PiperOrigin-RevId: 687059900
---
 lingvo/core/attention.py | 28 +++++++++++++++++++++++-----
 1 file changed, 23 insertions(+), 5 deletions(-)

diff --git a/lingvo/core/attention.py b/lingvo/core/attention.py
index 817c394bc..638edcdfc 100644
--- a/lingvo/core/attention.py
+++ b/lingvo/core/attention.py
@@ -1697,6 +1697,18 @@ def PackSource(
     # [time_steps, batch_size, source_dim]
     source_vecs = py_utils.HasRank(source_vecs, 3)
     time_steps, batch_size = py_utils.GetShape(source_vecs, 2)
+
+    # calculate time_steps and batch_size * num_heads, to be used as time and
+    # batch size for the internal attention, but avoid dynamic size calculations
+    # whenever possible.
+    if source_vecs.shape.ndims is None or source_vecs.shape[1] is None:
+      # batch_size is dynamic; avoid multiplication with num_heads
+      time_steps_for_internal_attn = time_steps
+      batch_size_for_internal_attn = -1
+    else:
+      time_steps_for_internal_attn = -1
+      batch_size_for_internal_attn = batch_size * num_heads
+
     # [time_steps, batch_size, context_dim]
     source_contexts = py_utils.HasShape(
         source_contexts, [time_steps, batch_size, -1]
@@ -1739,8 +1751,8 @@ def PackSource(
       source_vecs = tf.reshape(
           source_vecs,
           [
-              -1,
-              batch_size * num_heads,
+              time_steps_for_internal_attn,
+              batch_size_for_internal_attn,
               symbolic.ToStatic(p.hidden_dim // num_heads),
           ],
       )
@@ -1781,7 +1793,11 @@ def PackSource(
         # => [time_steps, batch_size * num_heads, context_dim / num_heads]
         source_contexts = tf.reshape(
             source_contexts,
-            [-1, batch_size * num_heads, context_dim // num_heads],
+            [
+                time_steps_for_internal_attn,
+                batch_size_for_internal_attn,
+                context_dim // num_heads,
+            ],
         )
         source_contexts = gshard_utils.MeshSplit(
             source_contexts, p.device_mesh, p.activation_split_dims_mapping
@@ -1798,7 +1814,8 @@ def PackSource(
         source_padding = tf.tile(source_padding, [1, 1, num_heads])
         # => [time_steps, batch_size * num_heads]
         source_padding = tf.reshape(
-            source_padding, [-1, batch_size * num_heads]

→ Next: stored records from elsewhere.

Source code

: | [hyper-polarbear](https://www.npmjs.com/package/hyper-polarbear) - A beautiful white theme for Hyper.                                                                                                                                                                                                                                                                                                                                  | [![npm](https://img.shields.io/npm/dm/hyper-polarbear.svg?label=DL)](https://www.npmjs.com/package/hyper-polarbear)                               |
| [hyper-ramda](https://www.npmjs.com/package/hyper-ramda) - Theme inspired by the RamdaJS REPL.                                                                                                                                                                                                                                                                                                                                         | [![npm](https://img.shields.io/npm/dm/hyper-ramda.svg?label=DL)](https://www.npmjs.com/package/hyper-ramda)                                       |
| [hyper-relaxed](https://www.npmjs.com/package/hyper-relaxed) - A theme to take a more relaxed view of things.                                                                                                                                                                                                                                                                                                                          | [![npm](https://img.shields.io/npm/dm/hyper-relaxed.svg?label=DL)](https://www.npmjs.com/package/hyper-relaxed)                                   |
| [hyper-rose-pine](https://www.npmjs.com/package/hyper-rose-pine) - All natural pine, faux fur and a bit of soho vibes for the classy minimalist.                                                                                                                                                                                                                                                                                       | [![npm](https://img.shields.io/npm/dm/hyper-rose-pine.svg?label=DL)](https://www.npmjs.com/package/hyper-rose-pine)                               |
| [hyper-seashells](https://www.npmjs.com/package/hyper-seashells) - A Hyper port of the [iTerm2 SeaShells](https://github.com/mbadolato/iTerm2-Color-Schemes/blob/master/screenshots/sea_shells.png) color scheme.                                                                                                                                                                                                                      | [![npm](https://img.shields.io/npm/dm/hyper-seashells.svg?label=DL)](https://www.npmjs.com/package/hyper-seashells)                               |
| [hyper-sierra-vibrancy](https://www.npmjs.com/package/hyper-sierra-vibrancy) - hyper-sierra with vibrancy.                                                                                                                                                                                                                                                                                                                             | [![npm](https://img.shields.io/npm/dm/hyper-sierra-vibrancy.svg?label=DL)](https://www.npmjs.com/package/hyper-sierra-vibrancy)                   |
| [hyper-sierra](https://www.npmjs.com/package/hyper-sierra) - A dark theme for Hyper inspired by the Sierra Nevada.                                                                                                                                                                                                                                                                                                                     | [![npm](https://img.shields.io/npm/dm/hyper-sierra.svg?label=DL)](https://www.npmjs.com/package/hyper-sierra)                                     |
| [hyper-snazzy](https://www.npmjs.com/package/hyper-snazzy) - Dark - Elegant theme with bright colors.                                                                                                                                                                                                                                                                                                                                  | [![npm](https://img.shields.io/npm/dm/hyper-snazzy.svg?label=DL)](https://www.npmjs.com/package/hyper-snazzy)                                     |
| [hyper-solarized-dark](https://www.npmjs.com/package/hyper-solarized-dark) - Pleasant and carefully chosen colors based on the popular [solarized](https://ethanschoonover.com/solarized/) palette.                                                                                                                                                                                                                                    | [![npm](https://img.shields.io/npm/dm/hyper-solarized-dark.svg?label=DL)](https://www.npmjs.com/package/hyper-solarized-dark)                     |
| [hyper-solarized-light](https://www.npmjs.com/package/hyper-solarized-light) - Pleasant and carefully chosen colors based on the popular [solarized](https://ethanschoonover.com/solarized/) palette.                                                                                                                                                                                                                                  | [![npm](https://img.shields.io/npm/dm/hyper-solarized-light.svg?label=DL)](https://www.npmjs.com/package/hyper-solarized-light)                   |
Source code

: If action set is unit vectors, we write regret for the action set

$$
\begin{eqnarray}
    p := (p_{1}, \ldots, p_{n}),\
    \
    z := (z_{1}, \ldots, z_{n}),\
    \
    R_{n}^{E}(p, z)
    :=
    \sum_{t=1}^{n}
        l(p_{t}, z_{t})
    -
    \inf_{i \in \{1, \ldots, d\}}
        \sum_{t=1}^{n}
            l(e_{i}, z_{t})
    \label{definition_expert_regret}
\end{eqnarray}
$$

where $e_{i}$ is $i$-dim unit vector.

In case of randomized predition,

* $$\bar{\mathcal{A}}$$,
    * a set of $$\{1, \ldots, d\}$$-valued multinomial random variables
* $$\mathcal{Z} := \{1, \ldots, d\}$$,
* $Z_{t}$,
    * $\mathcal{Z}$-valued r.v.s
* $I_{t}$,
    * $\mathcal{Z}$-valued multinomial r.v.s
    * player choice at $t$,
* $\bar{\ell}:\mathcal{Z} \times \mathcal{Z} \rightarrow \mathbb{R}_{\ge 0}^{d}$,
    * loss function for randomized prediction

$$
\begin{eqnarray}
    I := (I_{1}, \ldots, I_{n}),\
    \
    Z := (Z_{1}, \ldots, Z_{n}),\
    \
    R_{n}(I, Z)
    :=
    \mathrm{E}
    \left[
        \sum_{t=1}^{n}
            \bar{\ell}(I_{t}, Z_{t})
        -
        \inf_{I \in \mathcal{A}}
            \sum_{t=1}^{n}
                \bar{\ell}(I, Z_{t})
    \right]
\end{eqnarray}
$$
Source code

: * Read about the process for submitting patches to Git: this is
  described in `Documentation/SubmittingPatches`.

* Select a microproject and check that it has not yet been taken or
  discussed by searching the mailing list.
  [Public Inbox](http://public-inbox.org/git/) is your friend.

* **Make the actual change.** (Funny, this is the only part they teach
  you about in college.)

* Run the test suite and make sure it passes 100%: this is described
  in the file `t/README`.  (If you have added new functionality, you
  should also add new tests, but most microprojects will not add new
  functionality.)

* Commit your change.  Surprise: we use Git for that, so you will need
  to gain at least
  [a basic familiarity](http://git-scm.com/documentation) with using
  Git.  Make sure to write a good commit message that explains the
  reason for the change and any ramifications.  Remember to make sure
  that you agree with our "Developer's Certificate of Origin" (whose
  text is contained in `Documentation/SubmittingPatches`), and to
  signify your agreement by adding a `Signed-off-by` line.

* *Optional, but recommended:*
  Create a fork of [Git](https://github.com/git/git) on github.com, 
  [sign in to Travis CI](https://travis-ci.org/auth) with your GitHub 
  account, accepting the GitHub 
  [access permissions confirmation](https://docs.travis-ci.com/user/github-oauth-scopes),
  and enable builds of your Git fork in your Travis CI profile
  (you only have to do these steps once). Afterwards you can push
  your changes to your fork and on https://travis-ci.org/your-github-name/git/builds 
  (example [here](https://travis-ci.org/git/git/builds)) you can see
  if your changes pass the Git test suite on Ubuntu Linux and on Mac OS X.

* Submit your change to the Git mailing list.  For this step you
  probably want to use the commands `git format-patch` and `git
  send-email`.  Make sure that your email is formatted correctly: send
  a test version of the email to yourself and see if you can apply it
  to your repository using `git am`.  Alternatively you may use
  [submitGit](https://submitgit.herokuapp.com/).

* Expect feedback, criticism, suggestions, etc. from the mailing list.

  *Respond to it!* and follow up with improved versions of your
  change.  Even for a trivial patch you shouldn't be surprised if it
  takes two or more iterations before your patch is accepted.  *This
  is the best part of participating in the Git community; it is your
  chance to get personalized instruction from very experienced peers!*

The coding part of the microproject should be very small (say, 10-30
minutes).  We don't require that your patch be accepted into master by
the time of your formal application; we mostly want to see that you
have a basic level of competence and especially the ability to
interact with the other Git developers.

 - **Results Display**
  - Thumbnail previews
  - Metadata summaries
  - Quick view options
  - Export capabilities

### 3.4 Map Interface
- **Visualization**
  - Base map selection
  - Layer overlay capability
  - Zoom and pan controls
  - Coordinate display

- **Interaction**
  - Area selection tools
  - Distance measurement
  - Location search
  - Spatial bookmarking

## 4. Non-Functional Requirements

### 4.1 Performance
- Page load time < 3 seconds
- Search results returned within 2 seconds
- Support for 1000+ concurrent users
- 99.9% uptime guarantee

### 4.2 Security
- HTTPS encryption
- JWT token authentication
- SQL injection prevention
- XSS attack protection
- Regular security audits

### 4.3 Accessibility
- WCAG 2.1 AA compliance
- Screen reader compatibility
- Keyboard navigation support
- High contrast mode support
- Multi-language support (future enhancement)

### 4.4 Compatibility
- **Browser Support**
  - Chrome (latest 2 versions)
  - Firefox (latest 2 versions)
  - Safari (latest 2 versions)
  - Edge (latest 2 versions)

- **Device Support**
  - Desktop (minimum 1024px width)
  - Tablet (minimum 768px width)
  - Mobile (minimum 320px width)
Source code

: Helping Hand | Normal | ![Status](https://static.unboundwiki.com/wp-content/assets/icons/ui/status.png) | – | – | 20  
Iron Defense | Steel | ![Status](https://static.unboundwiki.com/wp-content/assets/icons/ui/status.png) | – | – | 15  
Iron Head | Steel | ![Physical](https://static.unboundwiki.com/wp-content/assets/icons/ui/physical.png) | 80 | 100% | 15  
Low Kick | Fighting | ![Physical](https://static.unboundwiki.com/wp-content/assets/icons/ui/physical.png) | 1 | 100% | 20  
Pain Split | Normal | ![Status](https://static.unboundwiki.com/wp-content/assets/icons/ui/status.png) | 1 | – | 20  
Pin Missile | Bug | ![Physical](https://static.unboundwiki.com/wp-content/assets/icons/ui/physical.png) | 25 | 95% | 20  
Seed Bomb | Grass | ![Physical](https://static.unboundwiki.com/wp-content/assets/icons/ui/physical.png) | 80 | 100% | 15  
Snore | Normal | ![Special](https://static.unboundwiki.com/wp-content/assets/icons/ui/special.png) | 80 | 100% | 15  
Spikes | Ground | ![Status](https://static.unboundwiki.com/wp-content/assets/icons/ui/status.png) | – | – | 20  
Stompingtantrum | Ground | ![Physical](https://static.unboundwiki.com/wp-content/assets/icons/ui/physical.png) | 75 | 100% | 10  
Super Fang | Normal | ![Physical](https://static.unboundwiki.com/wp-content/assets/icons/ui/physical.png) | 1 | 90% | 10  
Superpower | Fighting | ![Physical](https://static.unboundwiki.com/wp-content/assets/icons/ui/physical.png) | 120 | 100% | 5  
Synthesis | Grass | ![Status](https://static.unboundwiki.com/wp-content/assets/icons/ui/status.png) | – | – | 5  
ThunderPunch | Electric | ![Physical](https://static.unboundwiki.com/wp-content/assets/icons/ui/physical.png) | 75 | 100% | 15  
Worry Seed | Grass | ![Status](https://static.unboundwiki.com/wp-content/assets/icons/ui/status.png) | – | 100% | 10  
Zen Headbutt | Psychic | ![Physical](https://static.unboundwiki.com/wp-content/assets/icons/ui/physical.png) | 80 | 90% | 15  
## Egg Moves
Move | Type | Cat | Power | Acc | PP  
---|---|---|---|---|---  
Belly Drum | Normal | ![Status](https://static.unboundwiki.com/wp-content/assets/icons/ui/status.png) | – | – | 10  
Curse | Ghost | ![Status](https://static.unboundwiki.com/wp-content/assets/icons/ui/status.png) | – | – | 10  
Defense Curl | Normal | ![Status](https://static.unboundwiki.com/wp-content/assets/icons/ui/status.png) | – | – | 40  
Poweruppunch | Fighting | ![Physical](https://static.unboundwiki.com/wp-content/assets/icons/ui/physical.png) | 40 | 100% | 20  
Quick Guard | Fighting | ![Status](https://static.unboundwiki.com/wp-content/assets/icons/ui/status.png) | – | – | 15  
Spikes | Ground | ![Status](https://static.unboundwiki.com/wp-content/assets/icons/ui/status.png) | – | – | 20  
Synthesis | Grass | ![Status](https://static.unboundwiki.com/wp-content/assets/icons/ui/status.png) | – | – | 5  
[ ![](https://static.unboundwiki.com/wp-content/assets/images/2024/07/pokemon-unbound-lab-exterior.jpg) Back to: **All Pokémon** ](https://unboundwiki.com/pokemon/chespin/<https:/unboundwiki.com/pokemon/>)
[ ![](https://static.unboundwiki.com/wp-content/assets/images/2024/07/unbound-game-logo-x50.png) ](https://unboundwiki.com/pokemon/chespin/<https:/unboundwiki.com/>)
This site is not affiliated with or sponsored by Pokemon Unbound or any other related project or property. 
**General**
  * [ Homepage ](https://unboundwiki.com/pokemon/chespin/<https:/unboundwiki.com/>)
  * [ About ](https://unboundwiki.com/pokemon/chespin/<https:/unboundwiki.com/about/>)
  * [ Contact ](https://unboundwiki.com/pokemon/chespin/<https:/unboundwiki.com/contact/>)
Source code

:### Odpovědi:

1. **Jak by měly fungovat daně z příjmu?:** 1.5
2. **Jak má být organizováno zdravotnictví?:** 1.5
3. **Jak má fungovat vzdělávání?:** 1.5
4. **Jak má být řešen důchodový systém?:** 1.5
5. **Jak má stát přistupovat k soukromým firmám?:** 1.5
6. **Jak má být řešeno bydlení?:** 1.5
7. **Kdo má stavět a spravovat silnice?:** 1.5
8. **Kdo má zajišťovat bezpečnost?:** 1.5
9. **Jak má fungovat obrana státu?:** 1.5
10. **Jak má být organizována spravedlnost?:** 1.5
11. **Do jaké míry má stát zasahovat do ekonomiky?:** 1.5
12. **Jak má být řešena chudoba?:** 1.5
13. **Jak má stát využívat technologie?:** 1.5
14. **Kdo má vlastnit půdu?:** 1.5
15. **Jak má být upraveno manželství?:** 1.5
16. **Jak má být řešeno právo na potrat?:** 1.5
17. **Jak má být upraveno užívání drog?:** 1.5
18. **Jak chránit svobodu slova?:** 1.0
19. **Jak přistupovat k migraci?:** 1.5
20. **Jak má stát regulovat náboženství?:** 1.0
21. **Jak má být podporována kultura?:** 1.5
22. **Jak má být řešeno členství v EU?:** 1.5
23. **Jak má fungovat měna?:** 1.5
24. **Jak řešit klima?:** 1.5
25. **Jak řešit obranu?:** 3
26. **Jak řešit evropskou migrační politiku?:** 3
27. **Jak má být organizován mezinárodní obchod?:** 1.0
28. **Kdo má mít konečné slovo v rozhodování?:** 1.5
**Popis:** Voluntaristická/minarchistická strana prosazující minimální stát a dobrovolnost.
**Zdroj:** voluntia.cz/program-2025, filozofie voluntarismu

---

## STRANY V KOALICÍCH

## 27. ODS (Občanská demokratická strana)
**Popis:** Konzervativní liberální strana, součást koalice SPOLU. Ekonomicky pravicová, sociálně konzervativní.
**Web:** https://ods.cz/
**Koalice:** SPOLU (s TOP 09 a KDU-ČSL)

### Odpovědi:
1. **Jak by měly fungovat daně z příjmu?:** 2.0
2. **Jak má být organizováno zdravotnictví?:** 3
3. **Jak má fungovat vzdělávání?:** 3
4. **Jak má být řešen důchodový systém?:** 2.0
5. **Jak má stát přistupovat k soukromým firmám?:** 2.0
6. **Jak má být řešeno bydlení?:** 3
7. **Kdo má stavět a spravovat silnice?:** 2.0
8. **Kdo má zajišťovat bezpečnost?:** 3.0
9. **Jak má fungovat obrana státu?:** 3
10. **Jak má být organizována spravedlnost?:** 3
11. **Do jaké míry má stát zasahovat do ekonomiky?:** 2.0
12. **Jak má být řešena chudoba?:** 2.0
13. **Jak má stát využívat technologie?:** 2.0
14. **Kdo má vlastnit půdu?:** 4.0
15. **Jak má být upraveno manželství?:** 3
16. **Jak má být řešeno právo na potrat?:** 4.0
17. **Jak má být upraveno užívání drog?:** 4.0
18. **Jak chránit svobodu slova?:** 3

+            source_padding,
+            [time_steps_for_internal_attn, batch_size_for_internal_attn],
         )
 
     with tf.name_scope('segment_id'):
@@ -1809,7 +1826,8 @@ def PackSource(
         source_segment_id = tf.tile(source_segment_id, [1, 1, num_heads])
         # => [time_steps, batch_size * num_heads]
         source_segment_id = tf.reshape(
-            source_segment_id, [-1, batch_size * num_heads]
+            source_segment_id,
+            [time_steps_for_internal_attn, batch_size_for_internal_attn],
         )
 
     return self.atten.PackSource(